**EXTRACT PROVIDED**:

Remakes are remarkably tricky business, but Mark Protosevich knows a few things about reimagining iconic source material: Before translating “Oldboy” for English-speaking audiences, he adapted Richard Matheson’s “I Am Legend” for the screen, and updated the classic disaster “The Poseidon Adventure” into “Poseidon.” Meanwhile, his first screenplay, “The Cell,” helped introduce one of modern moviemaking’s great visualists, Tarsem, and his story for Thor helped introduce the Marvel Cinematic Universe to its first bona fide God brought to Earth to learn humility.
In “Oldboy,” however, Protosevich was tasked with taking not just hugely-acclaimed material and making it his own, but finding a way to make it digestible for mainstream audiences, who are generally not so interested in brutal violence and incest during a trip to the movies. The screenwriter sat down recently with Spinoff Online to talk about the challenges of making Chan-Wook Park’s film into something different and original, while retaining the thematic depth and the emotional power that made it a true classic.
CBR News: Mark, in the process of taking this iconic film and translating it into English, what was the most important material to preserve, and what did you consider most ripe for reimagining?

**TASKS FOR THIS EXERCISE**:
1) From the Oldboy interview excerpt, copy the passage starting with "CBR News: Mark, in" and going on through "ripe for reimagining?".
2) Render this sentence from the Oldboy interview excerpt in Spanish: "The screenwriter sat down recently with Spinoff Online to talk about the challenges of making Chan-Wook Park's film into something different and original, while retaining the thematic depth and the emotional power that made it a true classic."
3) Using the Oldboy interview excerpt, answer each of these:
(a) Which Richard Matheson work did Protosevich adapt for the screen?
(b) What was Protosevich's first screenplay?
(c) With which outlet did the screenwriter sit down to talk about the film?
The rows after this point are not needed.

**DATASET ROWS**:
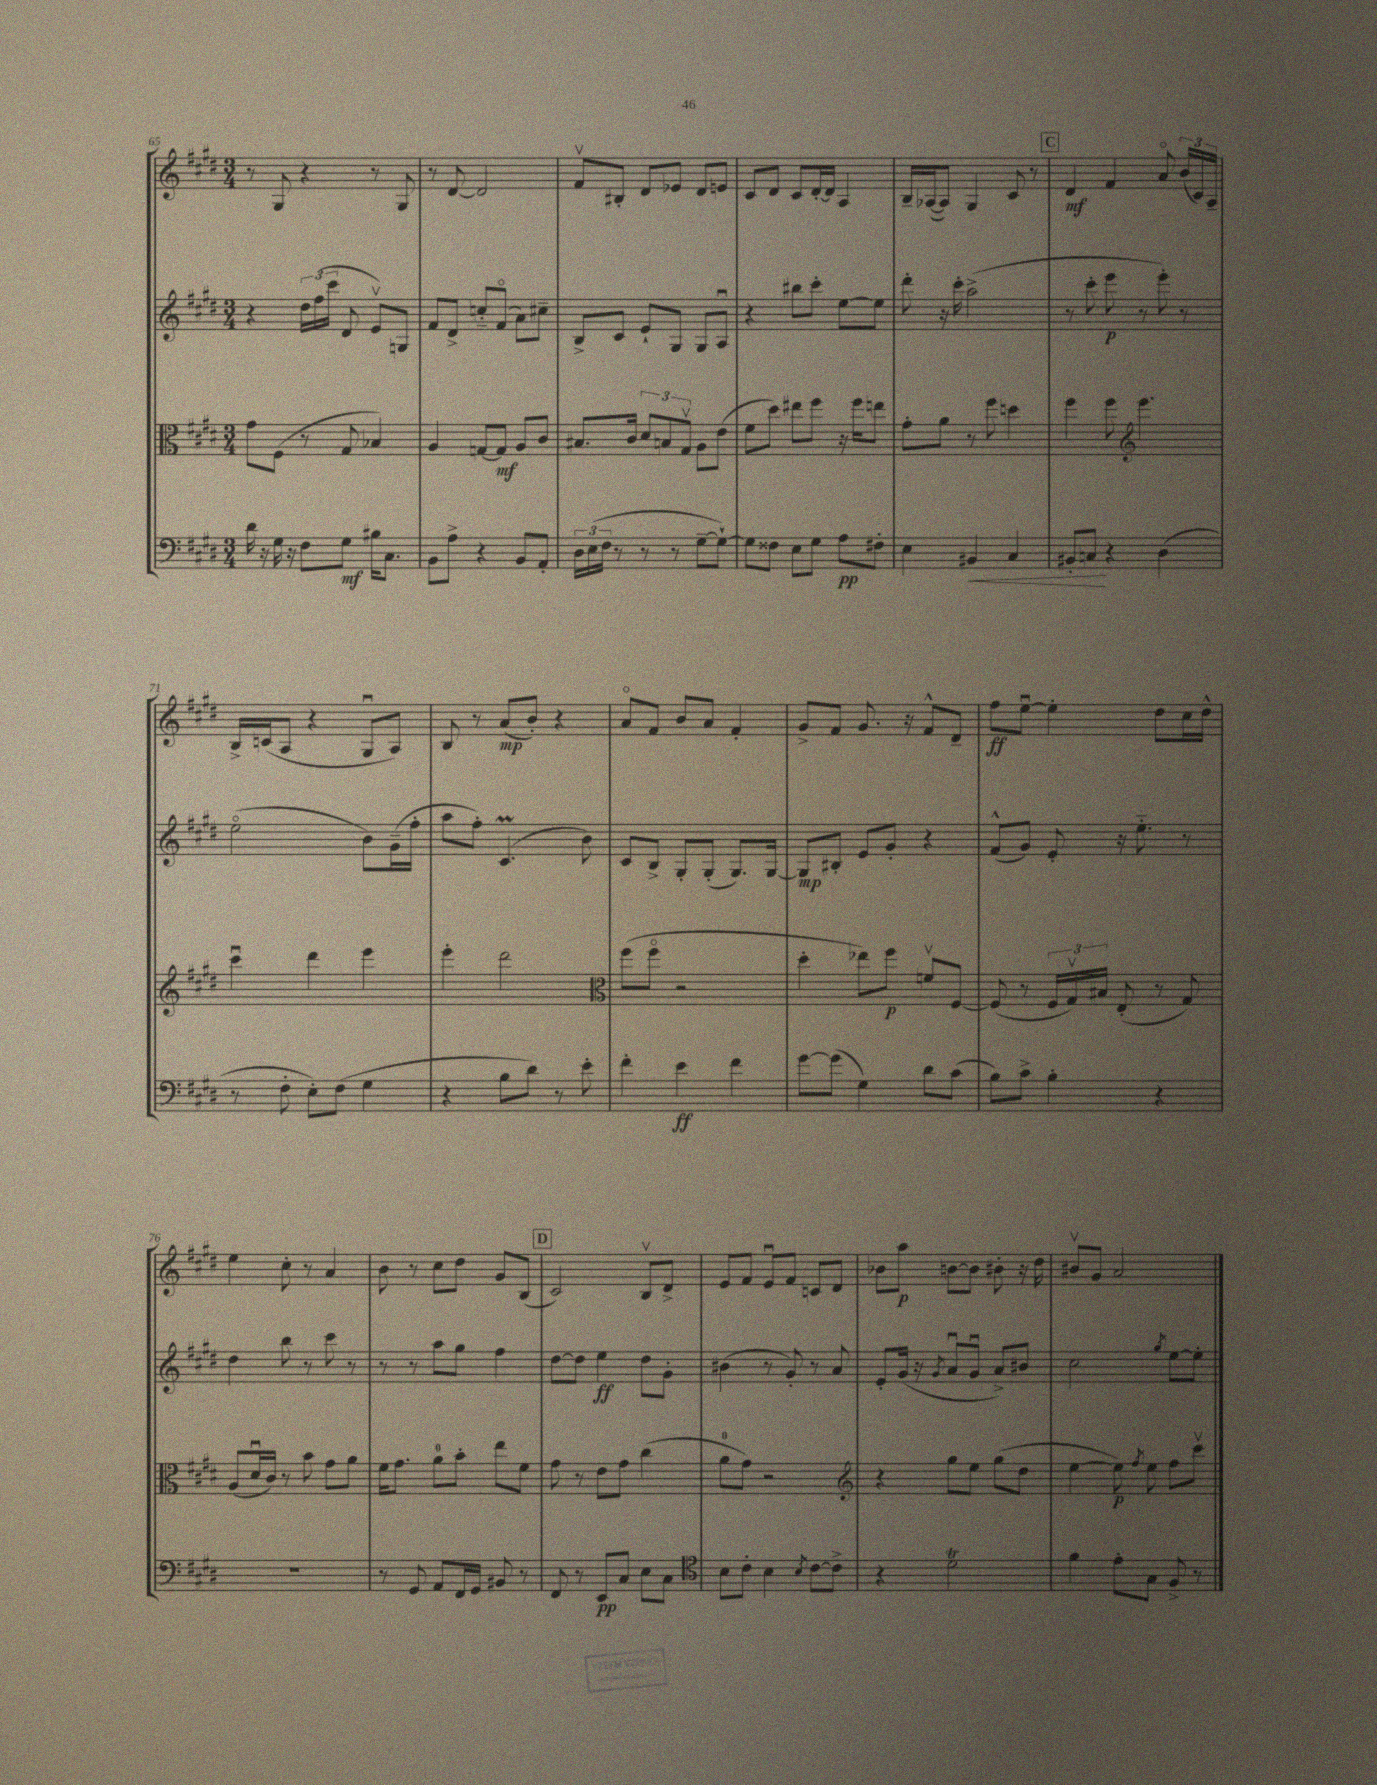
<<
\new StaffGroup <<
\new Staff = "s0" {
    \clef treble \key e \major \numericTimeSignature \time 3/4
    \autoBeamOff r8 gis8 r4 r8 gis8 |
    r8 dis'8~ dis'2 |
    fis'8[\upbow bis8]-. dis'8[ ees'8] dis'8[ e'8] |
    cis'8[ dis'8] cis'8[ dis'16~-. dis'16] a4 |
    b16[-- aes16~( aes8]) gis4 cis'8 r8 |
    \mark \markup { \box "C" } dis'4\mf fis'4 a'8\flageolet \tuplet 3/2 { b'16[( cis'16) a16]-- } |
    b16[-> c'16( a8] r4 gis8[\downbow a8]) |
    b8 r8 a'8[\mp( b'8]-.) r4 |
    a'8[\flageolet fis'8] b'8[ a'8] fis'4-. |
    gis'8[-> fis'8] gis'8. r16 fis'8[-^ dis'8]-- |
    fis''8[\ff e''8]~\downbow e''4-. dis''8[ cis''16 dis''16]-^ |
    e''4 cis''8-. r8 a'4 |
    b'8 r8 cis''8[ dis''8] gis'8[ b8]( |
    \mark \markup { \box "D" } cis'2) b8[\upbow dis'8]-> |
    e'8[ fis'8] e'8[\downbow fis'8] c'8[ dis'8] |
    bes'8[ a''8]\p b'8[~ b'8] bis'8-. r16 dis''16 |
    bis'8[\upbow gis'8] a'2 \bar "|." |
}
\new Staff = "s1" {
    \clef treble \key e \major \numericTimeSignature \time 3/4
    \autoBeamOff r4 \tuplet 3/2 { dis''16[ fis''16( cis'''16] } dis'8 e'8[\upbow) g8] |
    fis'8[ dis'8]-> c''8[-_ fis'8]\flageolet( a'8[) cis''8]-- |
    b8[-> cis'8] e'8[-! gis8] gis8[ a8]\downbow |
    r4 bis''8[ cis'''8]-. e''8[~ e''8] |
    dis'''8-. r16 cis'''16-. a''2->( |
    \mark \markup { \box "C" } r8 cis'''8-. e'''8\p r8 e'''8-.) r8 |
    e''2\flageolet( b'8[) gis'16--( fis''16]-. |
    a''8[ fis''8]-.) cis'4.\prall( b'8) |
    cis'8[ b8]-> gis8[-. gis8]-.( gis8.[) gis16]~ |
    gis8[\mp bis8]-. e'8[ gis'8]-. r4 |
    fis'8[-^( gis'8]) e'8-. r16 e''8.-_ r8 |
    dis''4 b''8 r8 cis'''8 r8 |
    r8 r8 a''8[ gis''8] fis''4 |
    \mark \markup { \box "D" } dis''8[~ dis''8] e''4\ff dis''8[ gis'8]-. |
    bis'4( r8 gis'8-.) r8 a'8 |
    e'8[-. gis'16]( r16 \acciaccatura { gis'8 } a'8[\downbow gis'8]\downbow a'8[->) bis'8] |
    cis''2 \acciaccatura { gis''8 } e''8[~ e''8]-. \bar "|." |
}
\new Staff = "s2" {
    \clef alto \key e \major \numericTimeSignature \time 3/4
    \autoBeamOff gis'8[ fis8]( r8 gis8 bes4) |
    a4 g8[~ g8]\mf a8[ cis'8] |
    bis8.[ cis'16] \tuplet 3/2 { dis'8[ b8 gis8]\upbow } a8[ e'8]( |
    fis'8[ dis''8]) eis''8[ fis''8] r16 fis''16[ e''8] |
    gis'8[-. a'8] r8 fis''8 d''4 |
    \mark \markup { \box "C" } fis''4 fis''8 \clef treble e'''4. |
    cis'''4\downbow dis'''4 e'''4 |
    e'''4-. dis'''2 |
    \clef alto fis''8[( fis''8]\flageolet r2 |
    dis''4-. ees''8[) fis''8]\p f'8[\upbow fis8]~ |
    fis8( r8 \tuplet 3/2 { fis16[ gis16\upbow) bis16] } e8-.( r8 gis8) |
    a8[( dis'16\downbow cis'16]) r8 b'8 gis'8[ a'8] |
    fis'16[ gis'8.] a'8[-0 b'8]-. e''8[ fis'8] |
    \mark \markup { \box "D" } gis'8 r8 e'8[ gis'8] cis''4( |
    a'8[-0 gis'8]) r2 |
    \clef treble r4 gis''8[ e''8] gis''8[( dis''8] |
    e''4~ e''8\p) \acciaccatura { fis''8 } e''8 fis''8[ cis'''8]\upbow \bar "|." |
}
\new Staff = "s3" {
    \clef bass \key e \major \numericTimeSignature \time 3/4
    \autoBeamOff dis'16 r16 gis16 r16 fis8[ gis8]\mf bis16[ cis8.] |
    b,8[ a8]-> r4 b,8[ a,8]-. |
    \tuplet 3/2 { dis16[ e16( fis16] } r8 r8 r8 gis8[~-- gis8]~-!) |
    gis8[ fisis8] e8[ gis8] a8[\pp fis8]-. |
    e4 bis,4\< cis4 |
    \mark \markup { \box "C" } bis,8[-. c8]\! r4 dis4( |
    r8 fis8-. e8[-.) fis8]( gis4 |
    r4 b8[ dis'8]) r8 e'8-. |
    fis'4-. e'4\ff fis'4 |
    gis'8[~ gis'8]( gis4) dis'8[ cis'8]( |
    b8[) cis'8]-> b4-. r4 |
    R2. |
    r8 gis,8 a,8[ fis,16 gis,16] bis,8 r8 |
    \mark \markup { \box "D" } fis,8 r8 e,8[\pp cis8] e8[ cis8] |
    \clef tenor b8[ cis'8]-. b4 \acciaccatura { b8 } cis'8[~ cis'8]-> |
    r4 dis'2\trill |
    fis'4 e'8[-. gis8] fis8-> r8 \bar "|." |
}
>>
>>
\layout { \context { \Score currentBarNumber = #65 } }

**ANSWERS TO THE EXERCISES**:
1)
CBR News: Mark, in the process of taking this iconic film and translating it into English, what was the most important material to preserve, and what did you consider most ripe for reimagining?

2) El guionista se reunió recientemente con Spinoff Online para hablar de los desafíos de convertir la película de Chan-Wook Park en algo diferente y original, conservando al mismo tiempo la profundidad temática y la fuerza emocional que la convirtieron en un verdadero clásico.

3)
(a) "I Am Legend"
(b) "The Cell"
(c) Spinoff Online